▶ [Zu erledigen]
1/ Worin erblickt der angefochtene Bescheid laut dem Textabschnitt über die Beschwerde die neu hervorgekommenen Tatsachen iSd § 303 Abs. 4 BAO?
2/ Setze den Textabschnitt über die Beschwerde gegen die Wiederaufnahme der Verfahren im Anschluss an seinen letzten Satz fort.

▶ [Textabschnitt]
<<<<
Soweit in der Beschwerde vorgebracht wird, in den an die Gäste der Fremdenpension ausgestellten Rechnungen scheine die Beschwerdeführerin als Rechnungsausstellerin auf, ist darauf zu verweisen, dass die Einkünfte aus Vermietung und Verpachtung (Betreiben der Fremdenpension) ohnedies der Beschwerdeführerin zugerechnet worden sind. Die Gestaltung der Rechnungen an die Gäste der Fremdenpension steht aber in keinem Zusammenhang mit der Frage, ob Zahlungen der Beschwerdeführerin an ihre Mutter Werbungskosten darstellen.
Die Beschwerde wendet sich auch gegen die Wiederaufnahme der Verfahren und bringt in diesem Zusammenhang vor, die neue rechtliche Wertung der "bereits deklarierten sowie durch Handzettel nachgewiesenen Ausgaben" stelle keinen Wiederaufnahmegrund dar. Mit diesem Vorbringen übersieht die Beschwerdeführerin, dass der angefochtene Bescheid die neu hervorgekommenen Tatsachen iSd § 303 Abs. 4 BAO nicht in den Zahlungen als solchen oder deren rechtlichem Schicksal erblickt, sondern darin, dass dem Finanzamt im Zuge der abgabenbehördlichen Prüfung die mit den Zahlungen zusammenhängenden näheren Umstände, insbesondere das Fehlen von (klaren) Vereinbarungen über die Höhe der jährlichen Zahlungen, bekannt geworden sind.
>>>>
▶ [Aufgeführte Zeilen]
<<<<
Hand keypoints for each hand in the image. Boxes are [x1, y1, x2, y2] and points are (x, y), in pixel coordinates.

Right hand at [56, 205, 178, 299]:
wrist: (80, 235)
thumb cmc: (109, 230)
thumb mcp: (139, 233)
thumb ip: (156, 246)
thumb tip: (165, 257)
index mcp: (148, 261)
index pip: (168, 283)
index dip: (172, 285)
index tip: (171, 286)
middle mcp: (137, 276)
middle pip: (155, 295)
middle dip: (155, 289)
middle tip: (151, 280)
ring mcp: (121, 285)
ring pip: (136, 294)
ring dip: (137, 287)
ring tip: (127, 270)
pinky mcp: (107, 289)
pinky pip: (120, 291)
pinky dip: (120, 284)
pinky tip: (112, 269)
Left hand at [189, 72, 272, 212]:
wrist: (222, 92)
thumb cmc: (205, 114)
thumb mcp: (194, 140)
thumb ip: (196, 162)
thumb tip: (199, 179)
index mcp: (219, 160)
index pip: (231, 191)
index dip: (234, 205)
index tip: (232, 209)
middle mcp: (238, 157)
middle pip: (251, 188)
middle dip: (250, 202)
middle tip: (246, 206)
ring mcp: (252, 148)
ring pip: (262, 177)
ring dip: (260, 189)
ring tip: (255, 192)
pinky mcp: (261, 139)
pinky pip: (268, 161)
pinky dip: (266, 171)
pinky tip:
>>>>
▶ [Antworten der Reihe nach]
1/ Darin, dass dem Finanzamt im Zuge der abgabenbehördlichen Prüfung die näheren Umstände der Zahlungen bekannt geworden sind, insbesondere das Fehlen von (klaren) Vereinbarungen über die Höhe der jährlichen Zahlungen.

2/
Die Beschwerde bringt schließlich vor, im Spruch des angefochtenen Bescheides führe die belangte Behörde aus, der Berufung betreffend Einkommensteuer 1995 bis 2000 werde teilweise Folge gegeben, und stelle sodann in tabellarischer Form Einkommen und Einkommensteuer für die Streitjahre dar, allerdings "in Widerspruch zur Begründung auf Seite 10, wonach eine steuerliche Erfassung unterblieb; derartiges ist aus den abgeänderten Bescheiden nicht eindeutig erkennbar", sodass über die Berufungsanträge nicht abschließend entschieden worden sei.
Auch mit diesem Vorbringen wird keine Rechtswidrigkeit des angefochtenen Bescheides aufgezeigt.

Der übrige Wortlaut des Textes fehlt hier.